- Country: United States
- Location: Rockdale, Texas
- Coordinates: 30°33′51″N 97°3′50″W﻿ / ﻿30.56417°N 97.06389°W
- Status: Decommissioned
- Commission date: Units 1–3: 1954 Unit 4: 1981 Unit 5: 2009
- Decommission date: Units 1–3: 2009 Units 4–5: January, 2018
- Owner: Luminant

Thermal power station
- Primary fuel: Coal
- Cooling source: Alcoa Lake

Power generation
- Nameplate capacity: 1,137 MW

= Sandow Power Plant =

Coal plant in Milam County, Texas

Sandow Power Plant was a 1.1-gigawatt (1,137 MW) coal power plant located southwest of Rockdale in Milam County, Texas. It was operated by Luminant, a subsidiary of Vistra Corp. The plant closed in 2018.

==Sandow Power Plant Units 1–3==
Sandow was constructed by Alcoa in 1951 to power its nearby aluminium smelting facility. Operations of Sandow's first three units began in 1954 with a nearby man-made reservoir called Alcoa Lake utilized to cool the plant. In the 1980s, Alcoa commenced a mid-life update to Units 1–3 at a cost of $63 million. After its completion, pollution from the plant increased by 13,000 tons annually. A settlement with the Environmental Protection Agency (EPA) was agreed upon in 2003 to remedy the plant for violating the Clear Air Act. Ultimately, Units 1–3 would be decommissioned in 2009.

==Sandow Power Plant Units 4–5==
The plant had two active units at the time of its closure: Unit 4 began operation in 1981 and Unit 5 began operation in 2009. The power plant used lignite from the Sandow mine in Rockdale until 2006, when Three Oaks Mine in nearby Bastrop County, Texas opened. Unit 4 was retrofitted with a selective catalytic reduction (SCR) system by Fluor in 2008 to reduce nitrogen oxide emissions. Transmission of electricity to the nearby aluminum smelter stopped in 2008 when Alcoa ceased smelting operations at its Rockdale facility and accused Luminant of power supply issues. It was announced on October 13, 2017 that Luminant would shut down Sandow Power Plant in early-2018 due to economic factors such as low natural gas prices and growth in renewable energy. The Electric Reliability Council of Texas (ERCOT) approved of the shut down the following month. ERCOT found the plant was "not required to support ERCOT transmission system reliability," and closed by January 11, 2018.

==Demolition==
Demolition of units four and five began in the spring of 2023 & is expected to be completed April 2024. The demolition is being carried out by Integrated Demolition and Remediation, the same company that demolished the Big Brown Power Plant in Fairfield Texas & Monticello Power Plant in Titus County, Texas.
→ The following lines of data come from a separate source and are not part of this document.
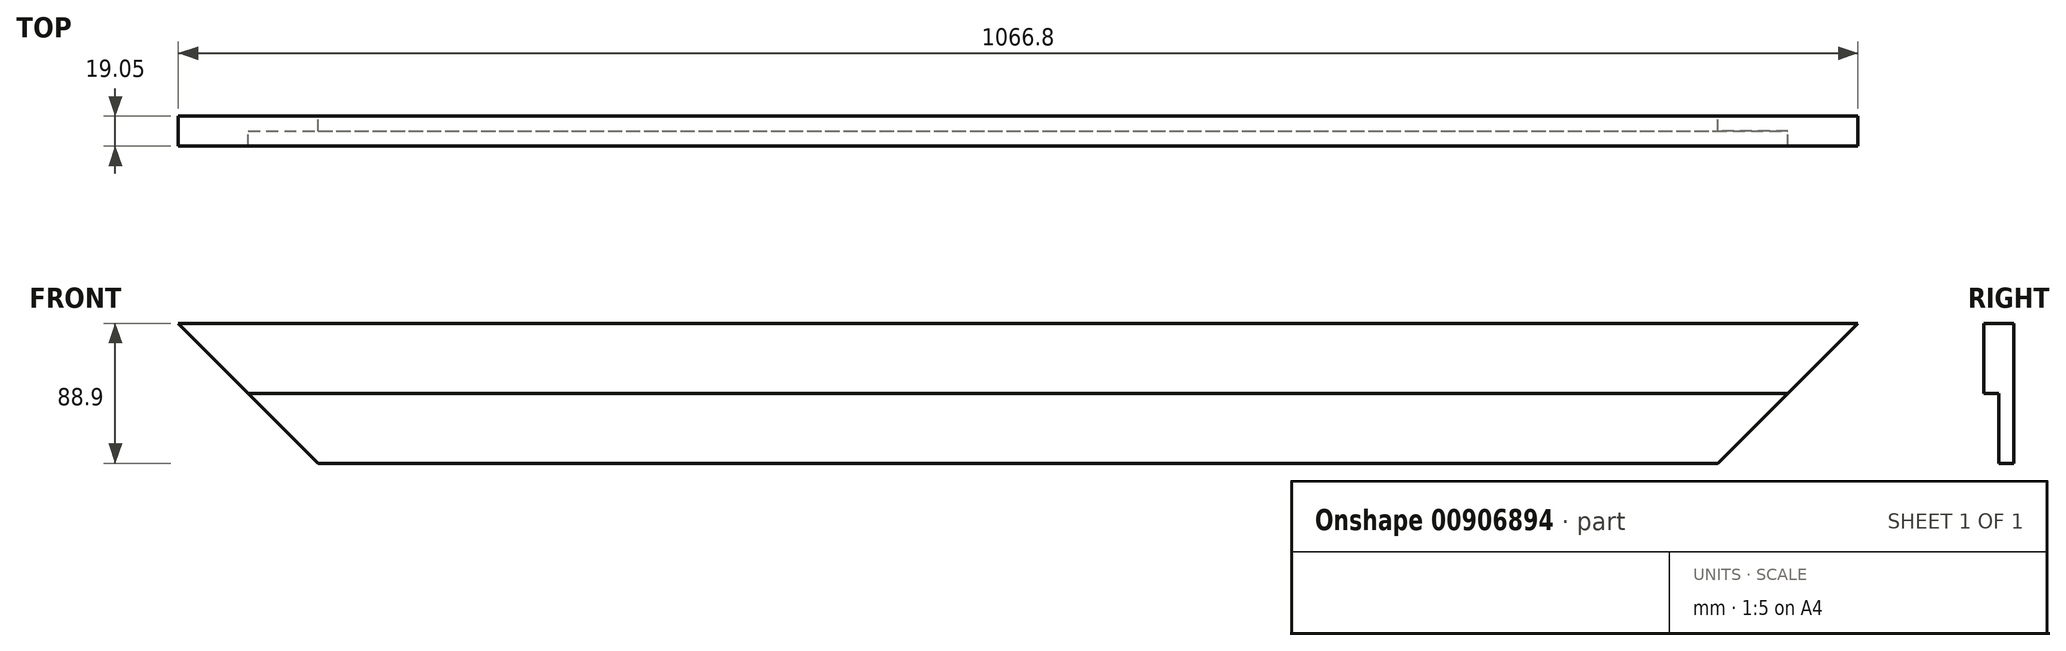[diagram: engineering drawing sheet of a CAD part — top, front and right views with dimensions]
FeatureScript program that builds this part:
annotation { "Feature Type Name" : "Feature", "Feature Type Description" : "" }
export const myFeature = defineFeature(function(context is Context, id is Id, definition is map)
    precondition{}
    {
        {
            var Q0;
            Q0=qCreatedBy(makeId("Front.planeOp"),FACE);
            var sketch = newSketch(context, id + "F0", { "sketchPlane" : qUnion([Q0])});
            skLineSegment(sketch, "E0", {"start": v(-533.4, 0) * mm, "end": v(-533.4, 88.9) * mm});
            skLineSegment(sketch, "E1", {"start": v(-533.4, 88.9) * mm, "end": v(533.4, 88.9) * mm});
            skLineSegment(sketch, "E2", {"start": v(533.4, 88.9) * mm, "end": v(533.4, 0) * mm});
            skLineSegment(sketch, "E3", {"start": v(533.4, 0) * mm, "end": v(-533.4, 0) * mm});
            skSolve(sketch);
        }
        {
            var Q0;
            Q0=qSketchRegion(id+"F0",true);
            extrude(context, id + "F1", {"entities" : qUnion([Q0]), "depth" : 19.05 * mm, "offsetDistance" : 25.4 * mm});
        }
        {
            var Q0;
            Q0=makeQuery(id+"F1.opExtrude","SWEPT_FACE",FACE,{"disambiguationData":[OSD([sQuery(id+"F0.wireOp",EDGE,"E2")])]});
            var sketch = newSketch(context, id + "F2", { "sketchPlane" : qUnion([Q0])});
            skLineSegment(sketch, "E4", {"start": v(-9.52, 0) * mm, "end": v(-9.53, 44.45) * mm});
            skLineSegment(sketch, "E5", {"start": v(-19.05, 44.45) * mm, "end": v(-19.05, 0) * mm});
            skLineSegment(sketch, "E6", {"start": v(-19.05, 0) * mm, "end": v(-9.52, 0) * mm});
            skLineSegment(sketch, "E7", {"start": v(-9.53, 44.45) * mm, "end": v(-19.05, 44.45) * mm});
            skSolve(sketch);
        }
        {
            var Q0;
            Q0=qSketchRegion(id+"F2",true);
            extrude(context, id + "F3", {"entities" : qUnion([Q0]), "operationType" : NewBodyOperationType.REMOVE, "endBound" : BoundingType.THROUGH_ALL, "oppositeDirection" : true, "depth" : 25.4 * mm, "offsetDistance" : 25.4 * mm});
        }
        {
            var Q0;
            Q0=makeQuery(id+"F1.opExtrude","CAP_FACE",FACE,{"disambiguationData":[OSD([sQuery(id+"F0.wireOp",EDGE,"E0"),sQuery(id+"F0.wireOp",EDGE,"E1"),sQuery(id+"F0.wireOp",EDGE,"E2"),sQuery(id+"F0.wireOp",EDGE,"E3")])],"isStart":true});
            var sketch = newSketch(context, id + "F4", { "sketchPlane" : qUnion([Q0])});
            skLineSegment(sketch, "E8", {"start": v(0, 0) * mm, "end": v(0, 236.7) * mm, "construction": true});
            skLineSegment(sketch, "E9", {"start": v(-533.4, 88.9) * mm, "end": v(-444.5, 0) * mm});
            skLineSegment(sketch, "E10", {"start": v(-444.5, 0) * mm, "end": v(-533.4, 0) * mm});
            skLineSegment(sketch, "E11", {"start": v(-533.4, 0) * mm, "end": v(-533.4, 88.9) * mm});
            skLineSegment(sketch, "E12.MirrorCS", {"start": v(533.4, 0) * mm, "end": v(533.4, 88.9) * mm});
            skLineSegment(sketch, "E13.MirrorCS", {"start": v(444.5, 0) * mm, "end": v(533.4, 0) * mm});
            skLineSegment(sketch, "E14.MirrorCS", {"start": v(533.4, 88.9) * mm, "end": v(444.5, 0) * mm});
            skSolve(sketch);
        }
        {
            var Q0;
            Q0 = qSketchRegion(id + "F4", true);
            extrude(context, id + "F5", {"entities" : qUnion([Q0]), "operationType" : NewBodyOperationType.REMOVE, "endBound" : BoundingType.THROUGH_ALL, "oppositeDirection" : true, "depth" : 25.4 * mm, "offsetDistance" : 25.4 * mm});
        }
    });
On September 1, 2023 at 10 AM central daylight saving time, the bag houses on unit five powerplant, some concrete silos and the old smokestacks for units one, two and three were demolished by collapse by detonation.

At 11 AM on March 2, 2024, the new unit 3 smokestack and unit five A and B boilers were demolished by implosion.